Abbot Kinney

New Jersey-born Abbot Kinney (1850-1920) made his fortune as a cigarette manufacturer, traveled the world, then settled in the San Gabriel Valley in 1880, building a ranch home he called Kinneloa near present-day Sierra Madre. He also entered the real estate business in Santa Monica and with his partner, Francis G. Ryan, founded the community of Ocean Park.

A man of wide-ranging interests, a noted linguist, botanist and member of scientific societies, Kinney wrote books and treatises on subjects as diverse as metaphysics, child-rearing, free trade and the propagation of eucalyptus trees. As chairman of the State Forestry Bureau and road-master in the Santa Monica area, he promoted the planting of thousands of eucalyptus seedlings throughout the region. He also accompanied author Helen Hunt Jackson on research trips among the Mission Indians.
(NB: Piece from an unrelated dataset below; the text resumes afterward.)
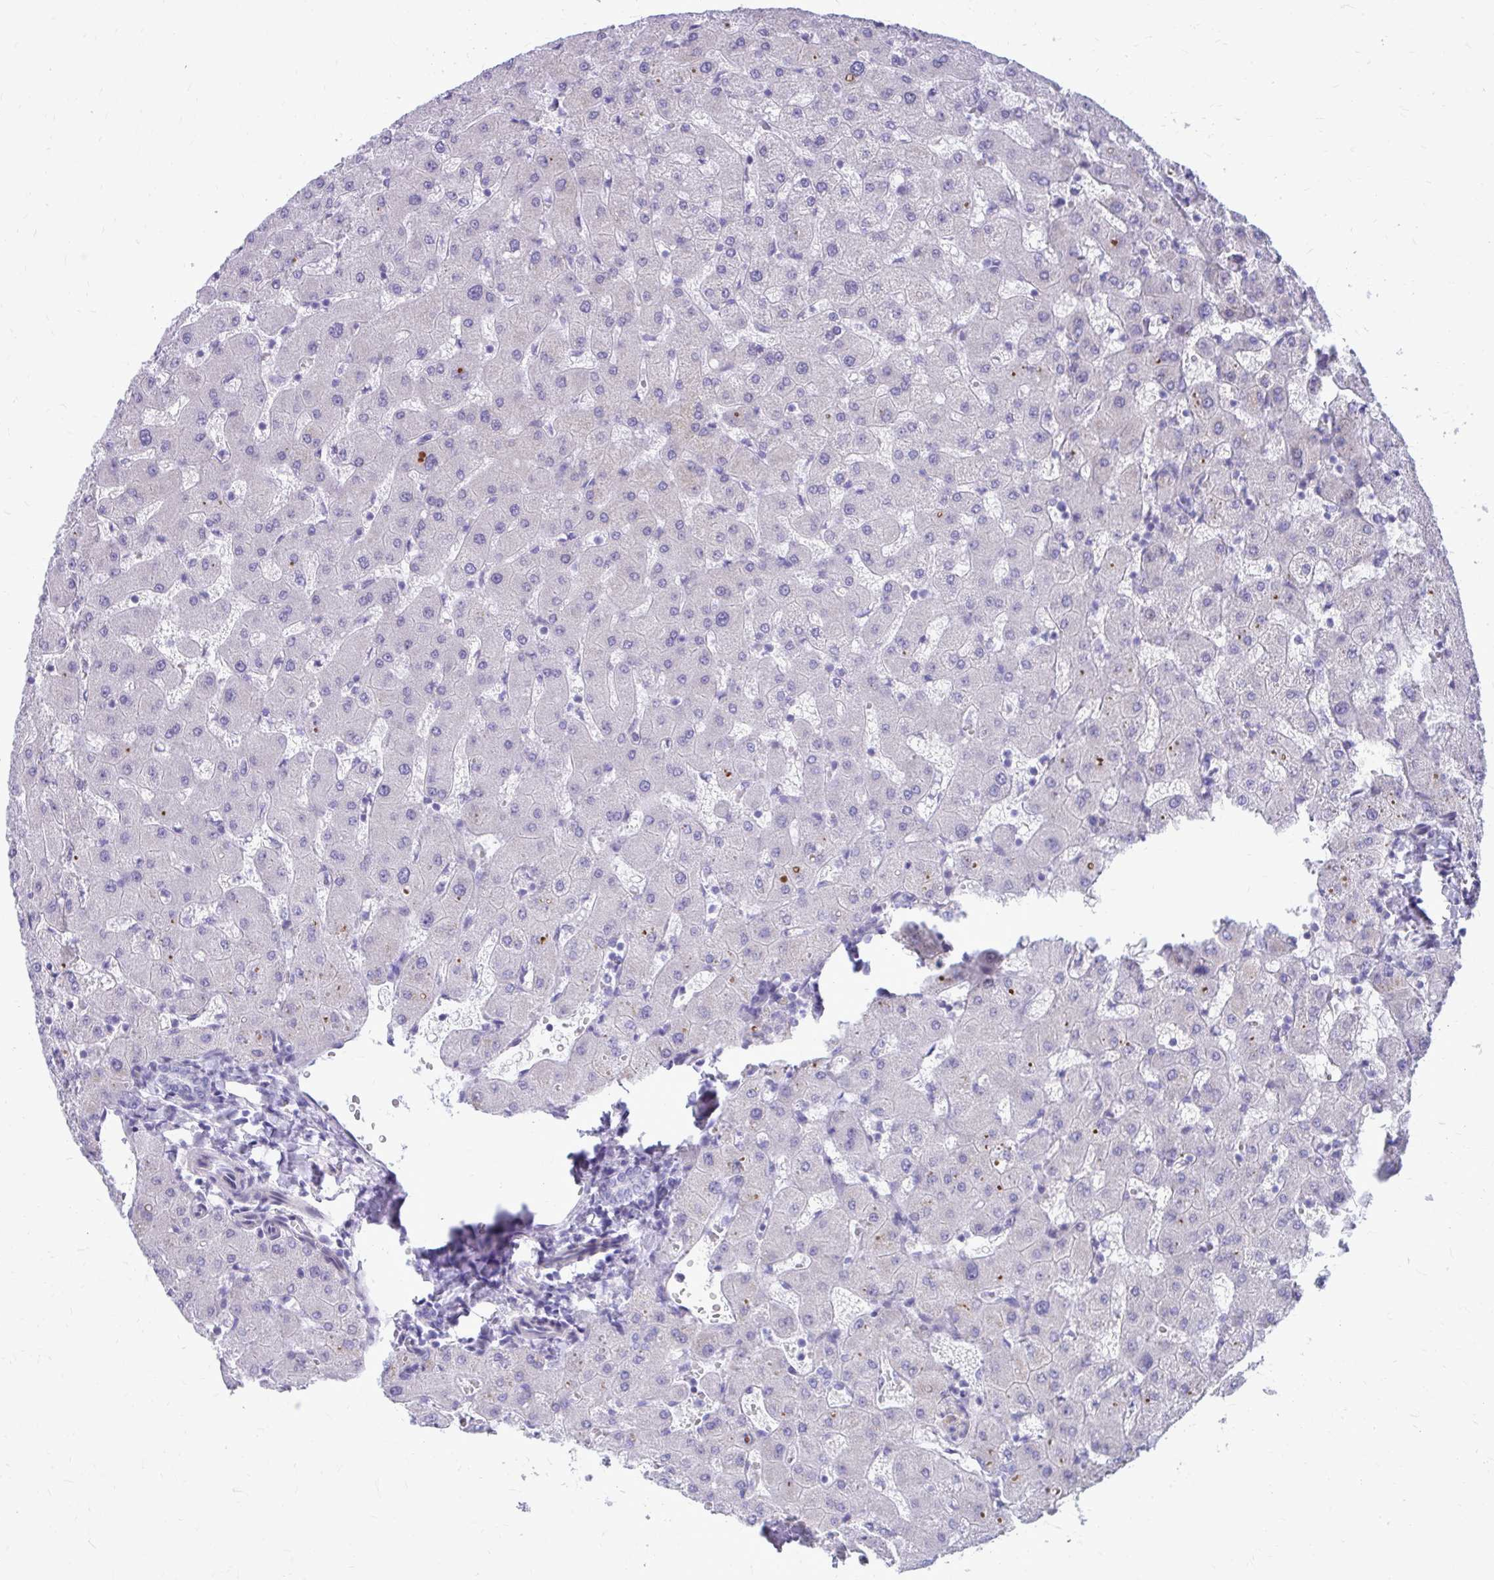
{"staining": {"intensity": "negative", "quantity": "none", "location": "none"}, "tissue": "liver", "cell_type": "Cholangiocytes", "image_type": "normal", "snomed": [{"axis": "morphology", "description": "Normal tissue, NOS"}, {"axis": "topography", "description": "Liver"}], "caption": "IHC histopathology image of normal liver stained for a protein (brown), which displays no staining in cholangiocytes.", "gene": "LCN15", "patient": {"sex": "female", "age": 63}}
These trips resulted in the novel Ramona, a major influence on the image of southern California and its attraction to tourists.

Kinney is best known as founder of Venice of America, a fanciful beach community south of Ocean Park, known simply as Venice. Built on reclaimed marshland, Venice of America was a planned community constructed in the style of the Venetian Renaissance. It included included homes, hotels, businesses, a 1,700-foot pier, an amusement park, a 3,600-seat auditorium, a 2-1/2 mile miniature railway line that looped the entire development (5-cents a ride), and 16 miles of canals and lagoons, complete with gondolas and gondoliers imported from Venice, Italy, the inspiration for Kinney’s dream community.
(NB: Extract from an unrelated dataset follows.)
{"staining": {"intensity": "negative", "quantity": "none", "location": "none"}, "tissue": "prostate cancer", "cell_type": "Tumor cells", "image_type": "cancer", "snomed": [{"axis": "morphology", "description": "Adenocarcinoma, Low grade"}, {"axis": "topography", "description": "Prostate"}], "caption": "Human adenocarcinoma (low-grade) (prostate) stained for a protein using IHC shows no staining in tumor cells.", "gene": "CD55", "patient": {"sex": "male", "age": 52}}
"Thousands of people boarded the green interurban cars in order to see just what Kinney was building," writes Donald Duke in the Fall 1999 issue of The Branding Iron, a publication of the Los Angeles Westerners Corral. "After seeing the construction, they believed that Kinney was not so ‘nuts’ after all! During November 1904, over $386,000 worth of lots were sold, proving that the people liked what they saw. Kinney built an electric power plant and installed an electrical system to each lot. The canals were lighted; in fact, he put in lights all over the place. He built a novel fire station and installed fireplugs all over Venice; these fireplugs were connected at high pressure to a salt water pipeline. All types of novel features were found in Venice that could not be found in any other community."

When storms wrecked the new pier prior to its opening, Kinney received permission to build a private breakwater 60 feet offshore. The community was dedicated on July 4, 1905, with 40,000 people in attendance. At night, 17,000 lamps were lit. Kinney hoped his creation would foster a cultural Renaissance in America. He soon discovered that while the beach and salt water plunge proved attractive, the auditorium lectures and performances did not. Culture gave way to Coney Island-like attractions, and Venice became known as "The Playland of the Pacific."
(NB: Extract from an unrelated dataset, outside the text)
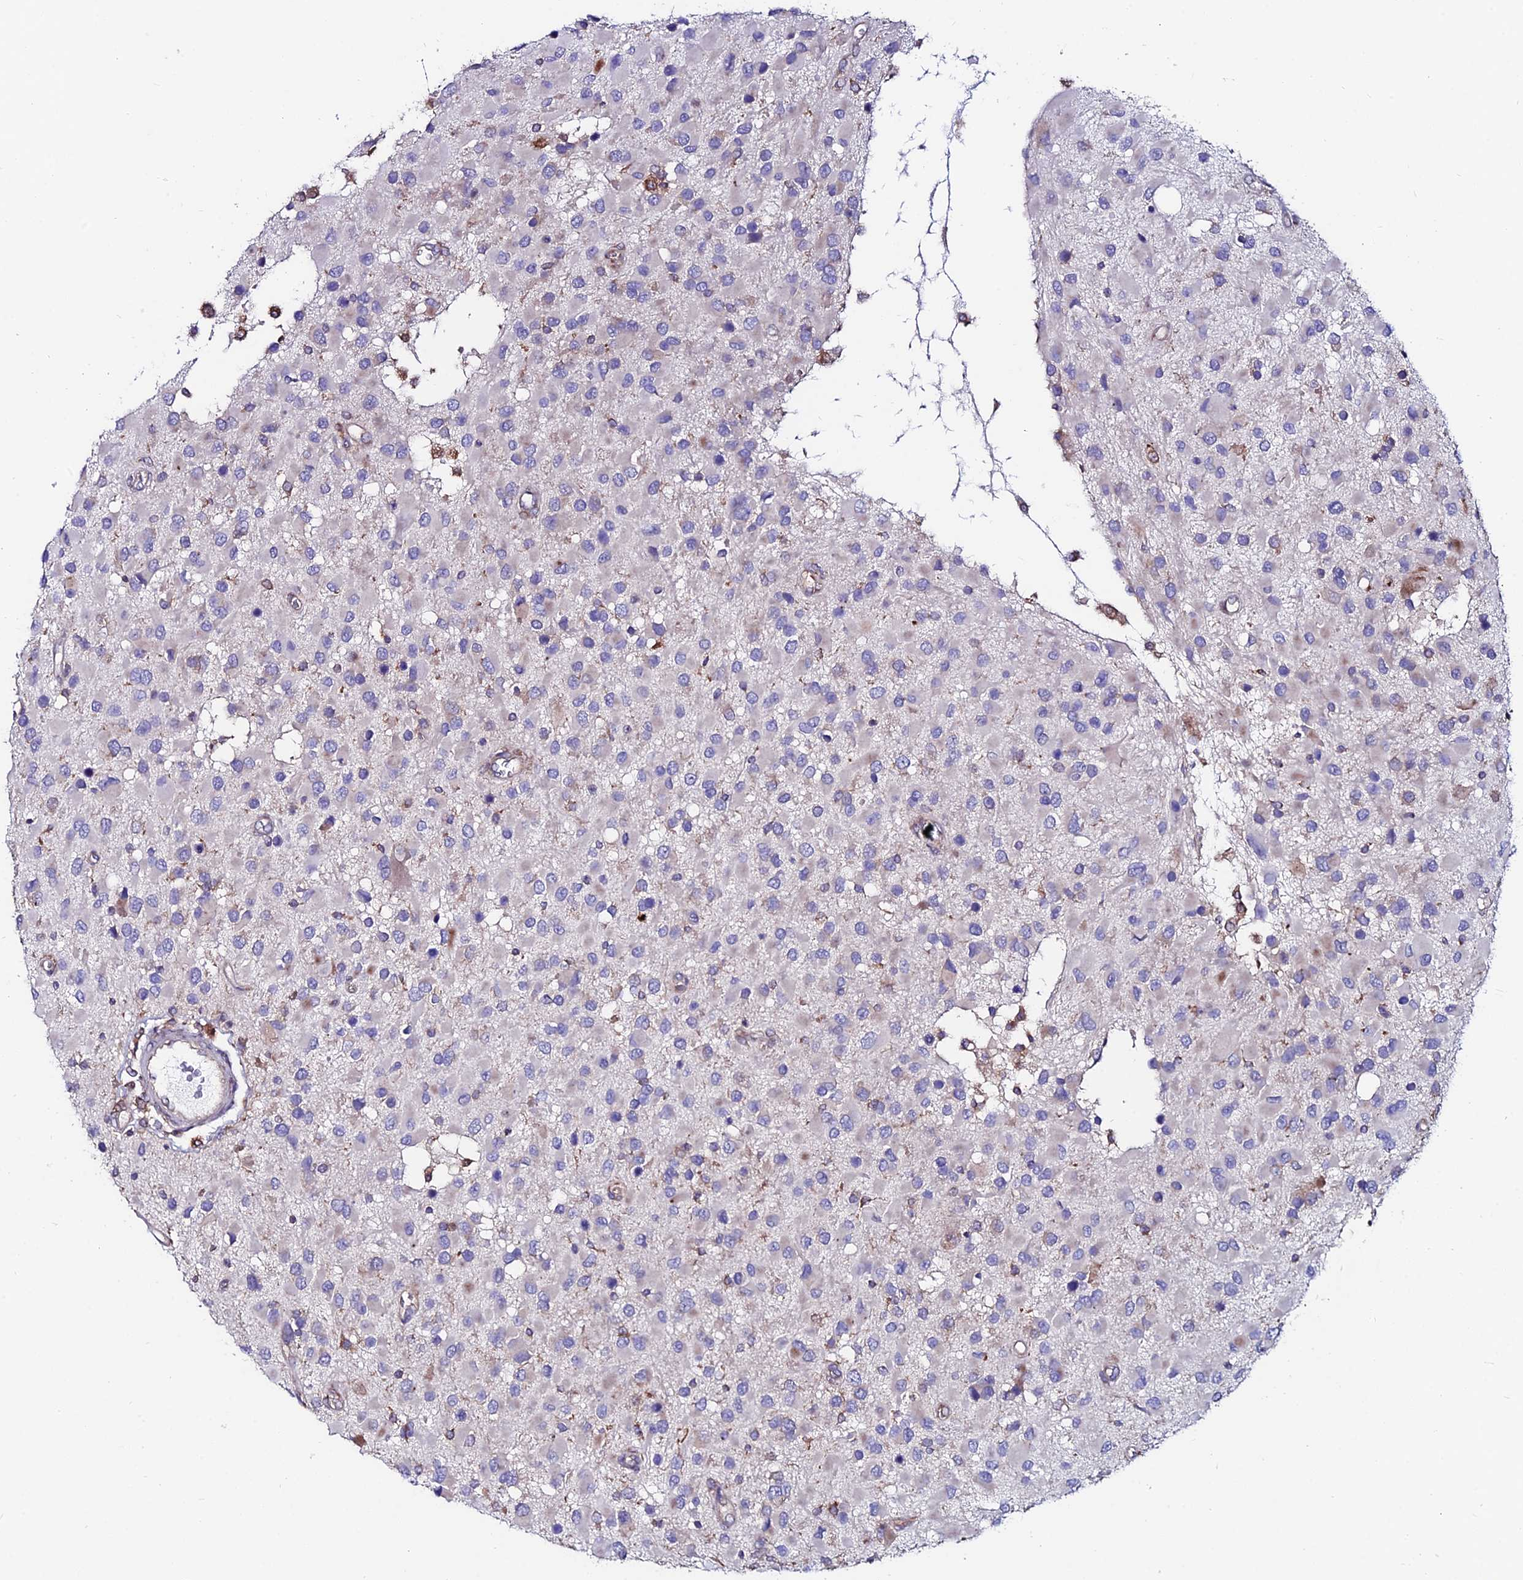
{"staining": {"intensity": "weak", "quantity": "<25%", "location": "cytoplasmic/membranous"}, "tissue": "glioma", "cell_type": "Tumor cells", "image_type": "cancer", "snomed": [{"axis": "morphology", "description": "Glioma, malignant, High grade"}, {"axis": "topography", "description": "Brain"}], "caption": "This is an immunohistochemistry image of malignant glioma (high-grade). There is no staining in tumor cells.", "gene": "EIF3K", "patient": {"sex": "male", "age": 53}}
Nature eventually took its toll on Venice of America. "Although the concept of Venice’s canal system was initially sound, the tidal flow through the narrow outlet to the sea failed to circulate the sea water properly through the shallow canals due to the breakwater," writes Duke in The Branding Iron. "Unless the canals were kept clean and free of debris on a daily basis, the canals began to smell. By 1912 the State Board of Health condemned all but the Grand Canal as a public menace. Consequently, all supplementary or side canals were filled in and became roads. As America entered the automobile age following World War I, many people owned their own cars. Thus on weekends they could find all sorts of places to go instead of returning to Venice time after time. Passenger traffic on the Los Angeles Pacific interurban line began to dip, even though it still served those citizens without cars."

Abbot Kinney died suddenly on Nov. 20, 1920. A month later, a gas heater set fire to wall drapes in the dance pavilion, and the entire wooden pier was soon engulfed in flames. "When all was said and done, only a few of the structures were insured, and those that had insurance were underinsured," wrote Duke. "Thornton Kinney, who had taken over after his father’s death, made a stab at rebuilding, but Venice of America was never the same again." (The Venice Miniature Railway kept rolling through 1924.)

Six canals that had not been paved over were restored in 1993. Today, the Venice boardwalk, with its carnival-like atmosphere, is one of Los Angeles’ premier tourist attractions, but not quite as Abbot Kinney imagined it.